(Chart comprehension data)

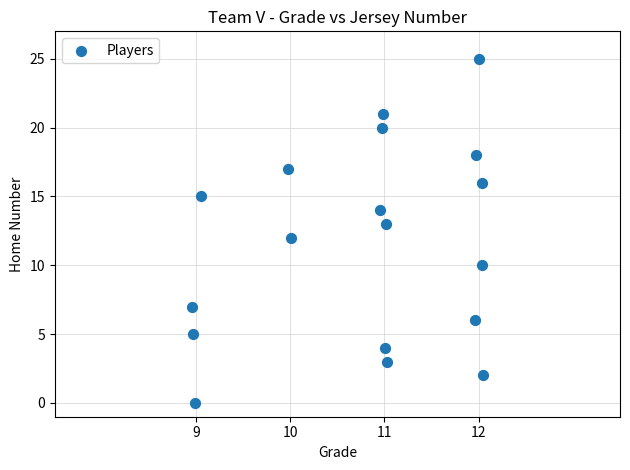

What is the range of Y values (max minus min)?

25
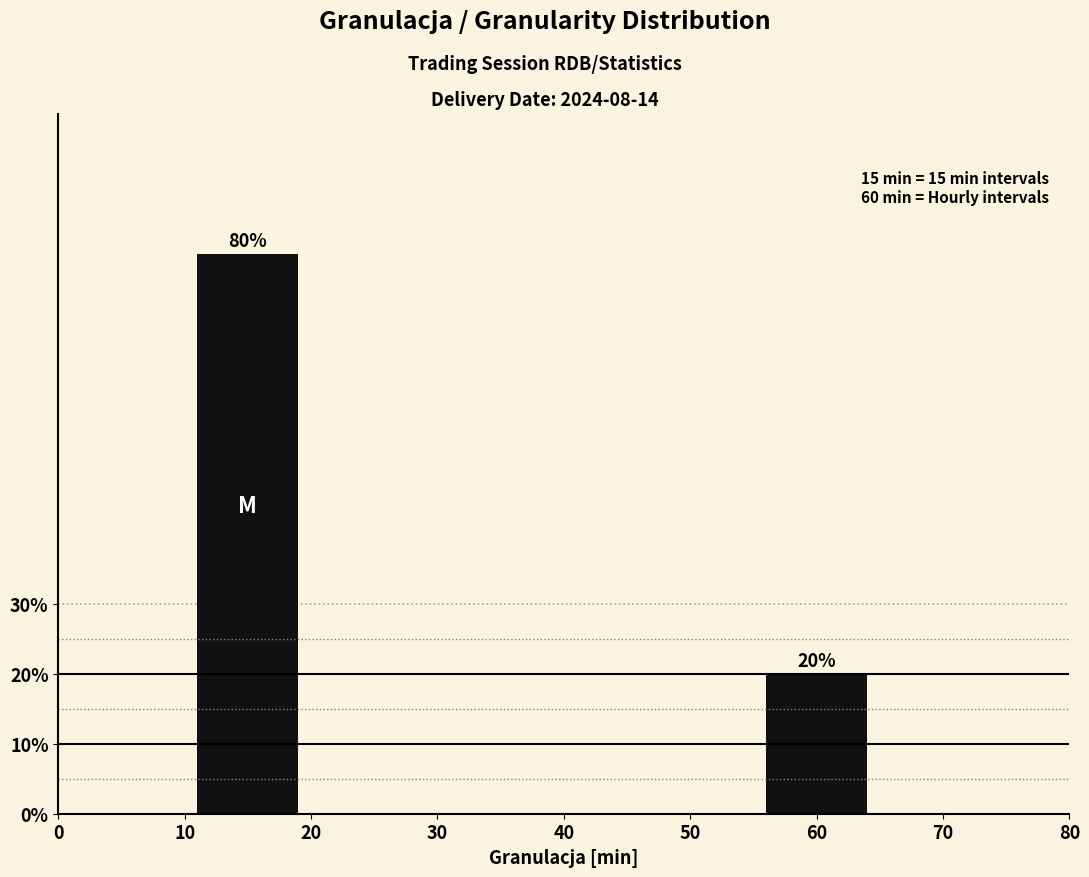

Reading right to left, transcribe all the data shown in this chart.

20	80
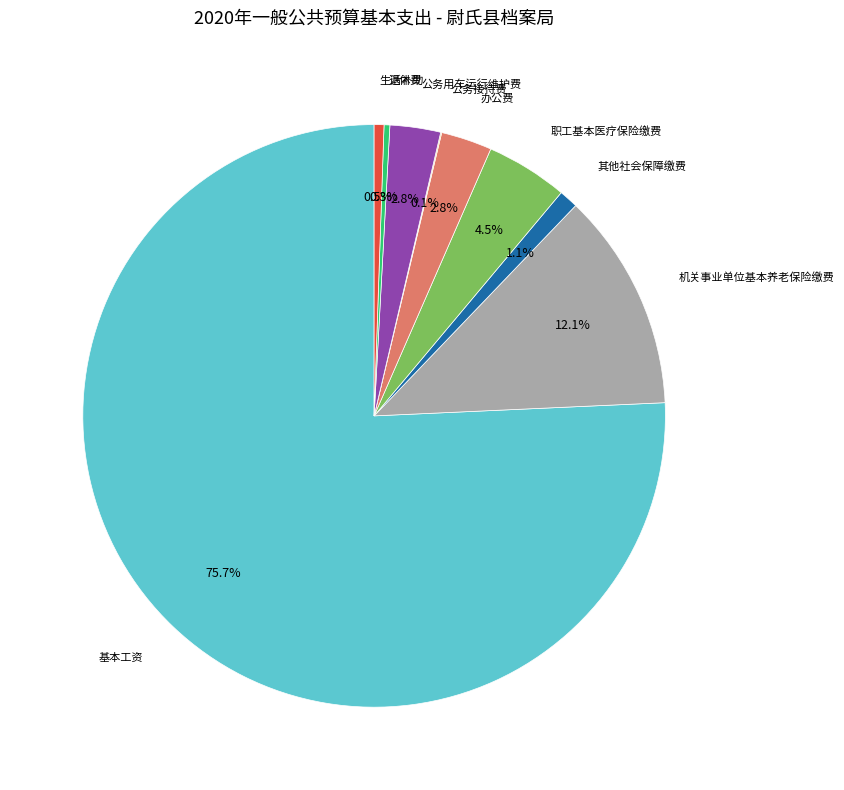

Do 其他社会保障缴费 and 职工基本医疗保险缴费 together represent more than half of the pie?

No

Job
Present every line of the entries as a numbered list, dropping the blank lines and leaving the pictures out.

Written response
1. What is the range of Y values (max minus min)?
2. 25
3. Reading right to left, transcribe all the data shown in this chart.
4. 20	80
5. Do 其他社会保障缴费 and 职工基本医疗保险缴费 together represent more than half of the pie?
6. No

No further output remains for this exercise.